I have been reading about the Spring Framework, Hibernate and the Java world in general for the past couple of days. Trust me when I say I am reading about Java just out of curiosity and nothing else .
Here is what I have learnt so far:
With .NET Microsoft took the approach of making it very very simple for developers from the get go. Most .NET applications feel like writing shopping cart applications . They did not add any high level complex APIs and kept the entire platform very very developer centric and simple.
With J2EE Sun took the exact opposite approach and made the platform Enterprise level which resulted in developers having to learn EJBs which from what I have read required a lot more work to get even simpler projects done. This lead to the creation of the Spring Framework, which adds some neat technologies such as Inversion of Control and Aspect Oriented Programming to POJOs (Plain Old Java Objects).
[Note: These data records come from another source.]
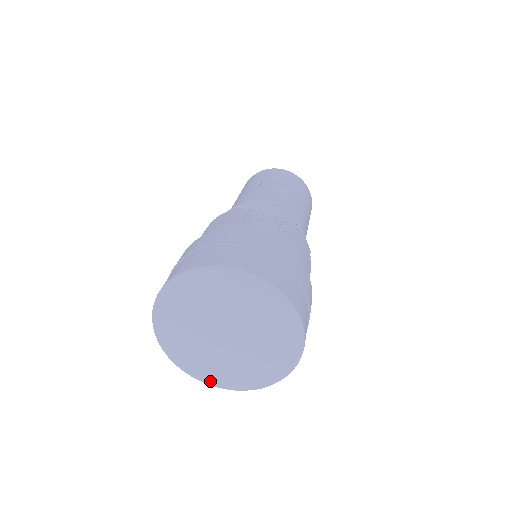
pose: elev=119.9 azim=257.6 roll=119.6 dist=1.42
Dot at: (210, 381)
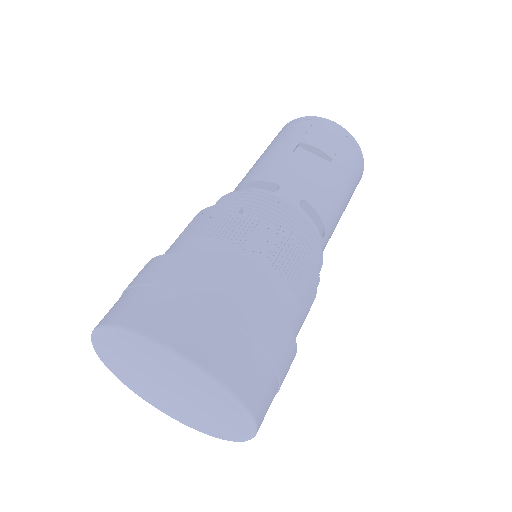
Dot at: (155, 406)
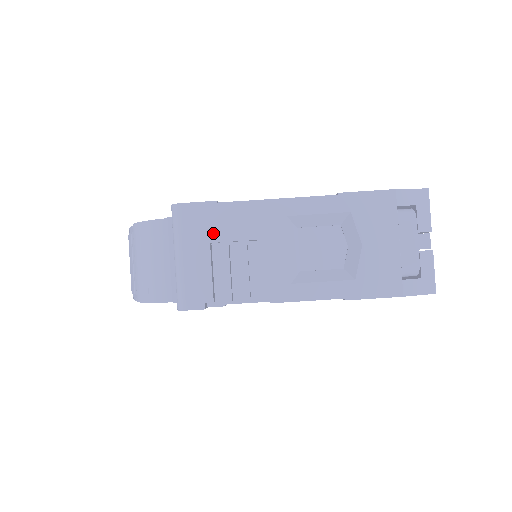
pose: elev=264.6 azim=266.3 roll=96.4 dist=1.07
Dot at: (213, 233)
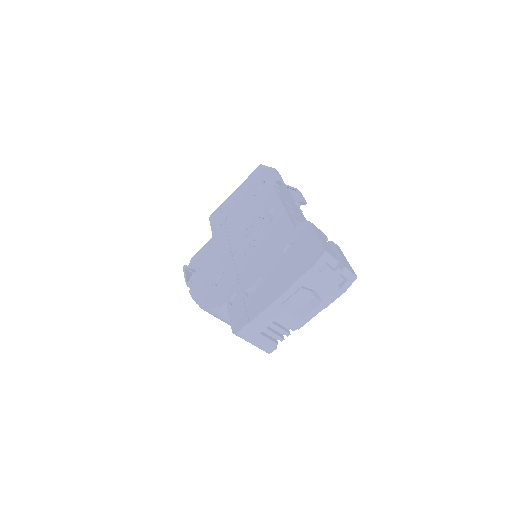
Dot at: (258, 330)
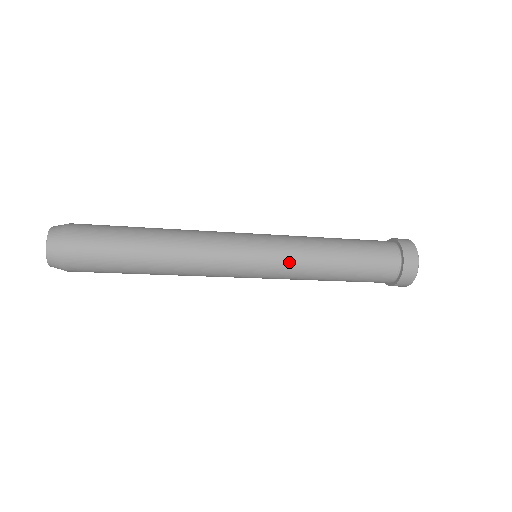
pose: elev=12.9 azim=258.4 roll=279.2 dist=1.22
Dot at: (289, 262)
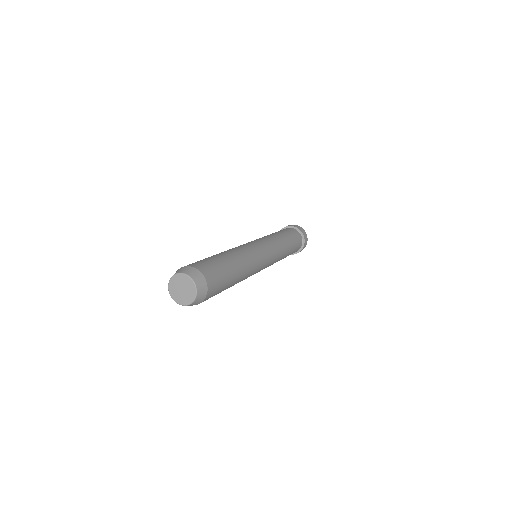
Dot at: (277, 249)
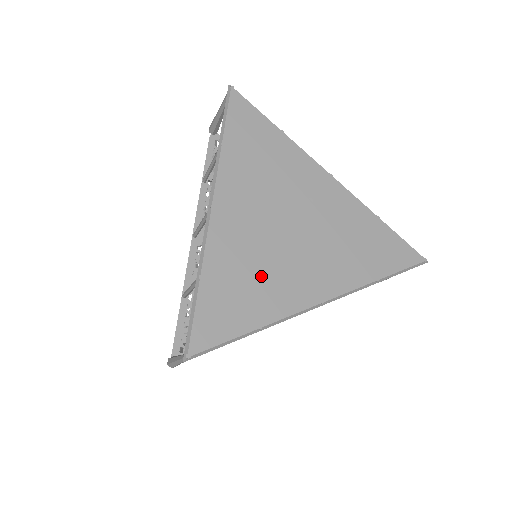
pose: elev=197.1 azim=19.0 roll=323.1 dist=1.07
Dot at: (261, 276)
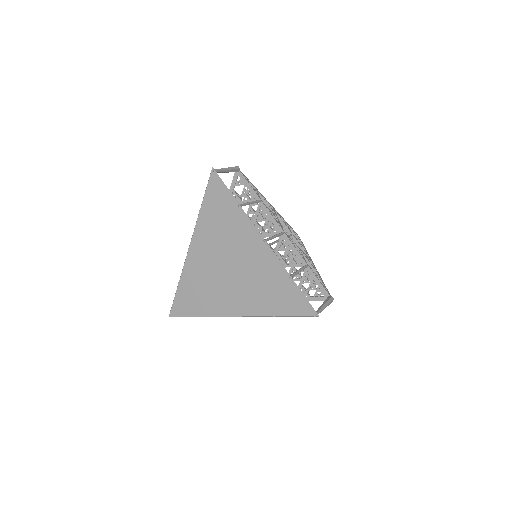
Dot at: (207, 292)
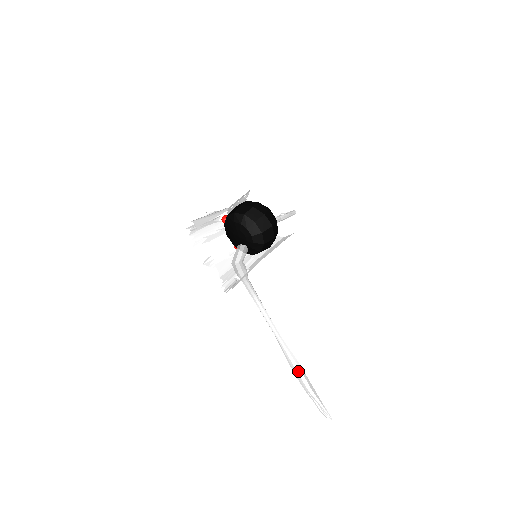
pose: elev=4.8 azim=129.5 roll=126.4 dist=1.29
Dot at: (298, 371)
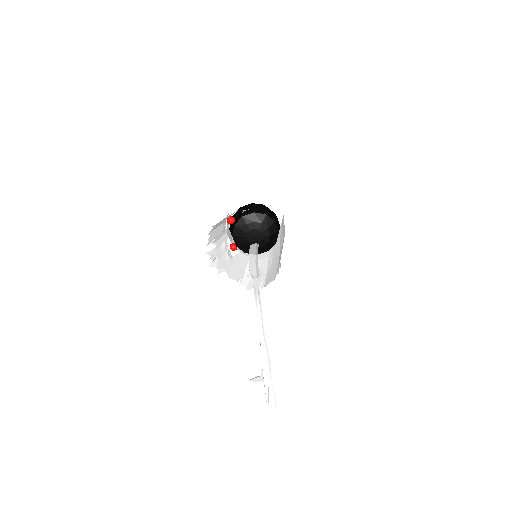
Dot at: (269, 365)
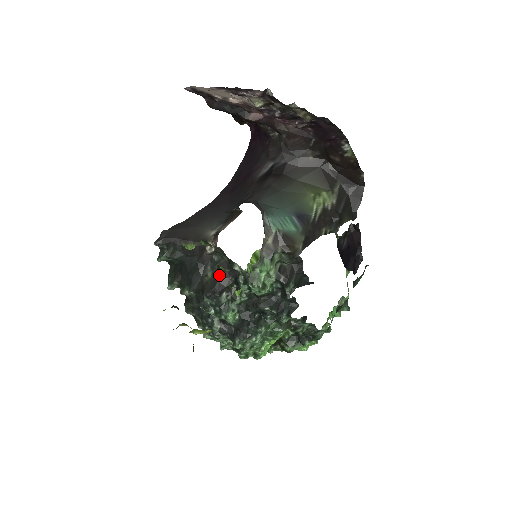
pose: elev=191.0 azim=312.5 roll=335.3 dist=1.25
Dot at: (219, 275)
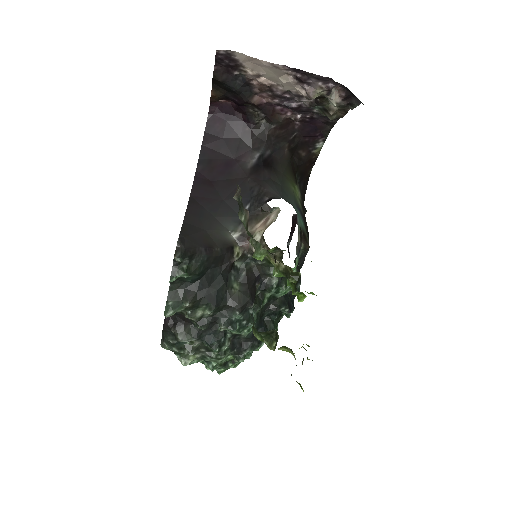
Dot at: (248, 284)
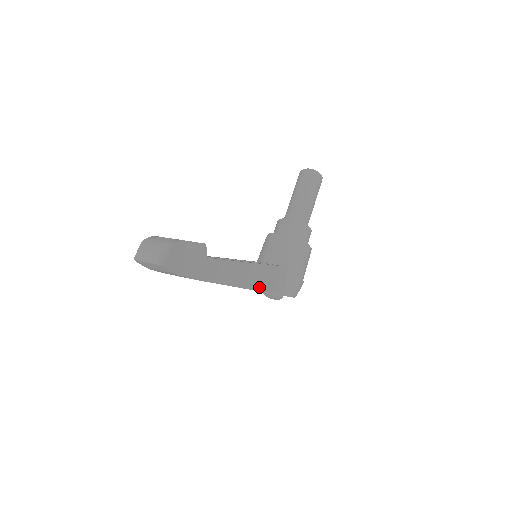
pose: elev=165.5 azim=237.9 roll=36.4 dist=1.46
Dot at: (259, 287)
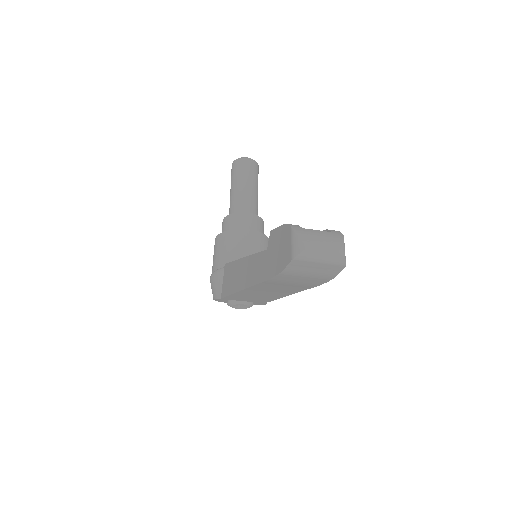
Dot at: occluded
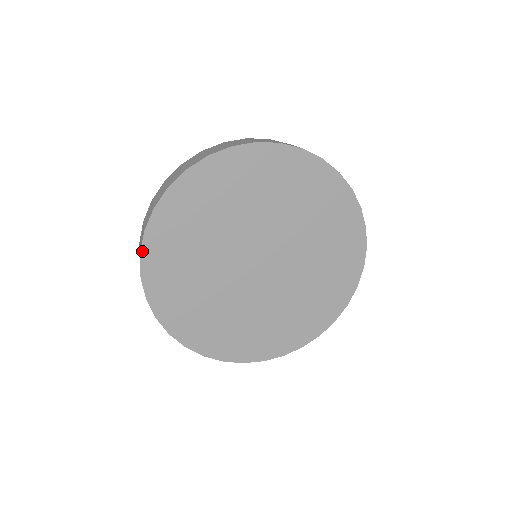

I imagine .NET to be like POJOs when I write code.
The end result is that these two technologies are moving towards each other (.NET scaling upwards and JEE scaling downwards in terms of simplicity) and are going to clash/meet somewhere in between.
I think the existing .NET 3.0 framework (which includes Windows Workflow Foundation and Windows Communication Foundation) and .NET 3.5 framework (which adds OR Mapper like Hibernate) right into the framework, while J2EE coming up with frameworks like Spring to simpify Java development is a good indication of this.
On the tooling side I was really surprised to read that Eclipse was more powerful than Visual Studio. I work day in and day out of Visual Studio and never imagined anything more powerful, but after reading some of the features of Eclipse I think we can be a lot more productive if VS had those features.
To name a few:
- Refactoring: Hands down the refactoring support in VS 2005 is pretty lame and may be about 5% of what Ecllipse can do.
- Type search. If you want to search for some class that is sitting in some third party assembly, you can find that just by hitting Ctrl+Shift+T and typing the first few letters. The tool will take you straight to the class if source code is available else will take you to the type definition.
- Automatic imports statements: As you type your code when you reference a class that is not part of the using statements at the top, Eclipse will automatically add it. It will also remove those statements when your code no longer uses any of the classes in that namespace.
There are a lot more, but I forget them . I will try to find the link where I read the differences and update this post.
Having said that I think the refactoring support in Visual Studio 2007 due this year end will improve dramatically. Just by the looks of it, it appears that MS just threw in basic refactoring into VS 2005 at the last movement. The beauty about VS 2007 is that it will target multiple .NET versions (2.0, 3.0 and 3.5). So you can write .NET 2.0 code in VS 2007 with all the productivity benefits they add to that release.